Technical devices, such as the re-use of the bassoon theme of the opening Adagio as the first theme of the Allegro non troppo main section, produce an immediate dramatic effect, enhanced by the brilliant orchestration with divided violas and cellos answered by a quartet of woodwinds. The gulf between this ‟active” first theme and the expansive, warmly melodic second idea is maximized by the circumstance that the two themes are separated by a lengthy transition section raising our expectations, and a significantly slower tempo (Andante) for the second theme. The development section carries the tension to a high point through intense contrapuntal activity punctuated by violent syncopated figures in the woodwinds; then we hear tragic march that almost sounds like something Tchaikovsky’s younger contemporary Mahler would write. The rumbling bass accompaniment of this march is derived from the main theme. The full orchestral sonorities of the recapitulation change the character of the first theme from painful and languid to desperate and dramatic, with the return of the expansive second melody bringing much-needed solace. The subdued, morendo (“dying away”) ending of the movement foreshadows the fourth-movement Adagio lamentoso.
In between, however, there are two lighter movements: a graceful waltz with a limp (written in 5/4 time; in other words, every other 3/4 measure is shortened by a beat), and a lively march whose theme unfolds only gradually and that seems, at least momentarily, to suggest triumph and happiness. But in the end, the respite brought by the two middle movements proves to be only temporary.

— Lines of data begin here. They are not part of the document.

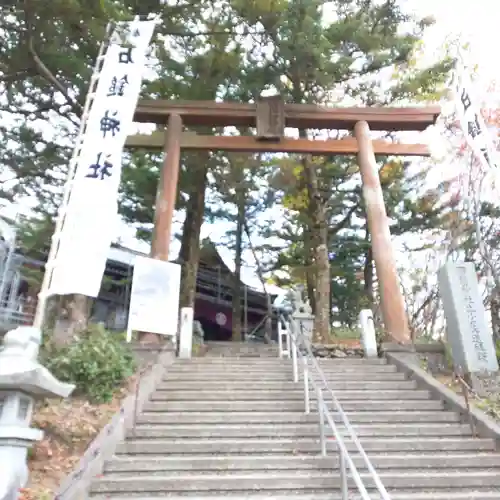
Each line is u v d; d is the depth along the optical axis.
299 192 20.55
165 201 13.58
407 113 15.31
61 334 9.84
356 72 17.58
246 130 19.50
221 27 14.77
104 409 7.65
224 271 28.11
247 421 7.55
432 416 7.79
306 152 15.25
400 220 21.11
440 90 17.64
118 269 22.95
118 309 23.25
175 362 10.21
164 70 15.53
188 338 11.22
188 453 6.66
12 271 17.56
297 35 14.27
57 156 15.06
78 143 9.94
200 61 14.96
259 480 5.83
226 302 28.28
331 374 9.58
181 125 14.92
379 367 10.06
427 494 5.64
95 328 10.03
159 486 5.73
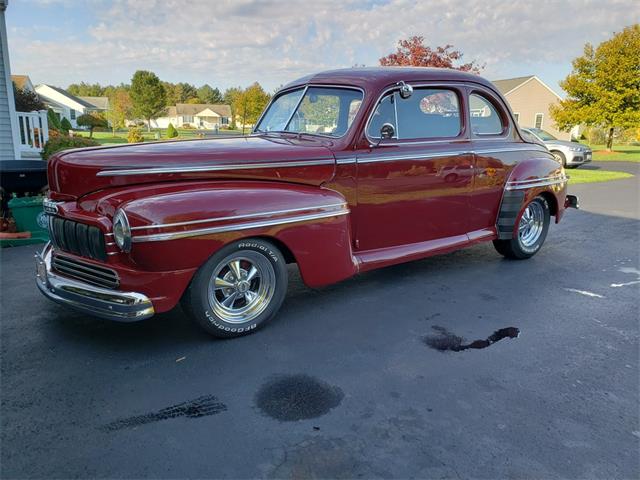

The Finale is one of the most heart-rending Adagios in the history of music. Its doleful B-minor theme (whose notes are played alternately by first and second violins) is followed by a second idea that is no less sad in tone despite being in the major mode. Tchaikovsky marked this D-major theme con lenezza e devozione (‟softly and with devotion”). Twice, the music rises to triple fortissimo in a state of utter despair, only to fall back each time into the pianissimo in which the symphony finally dies away.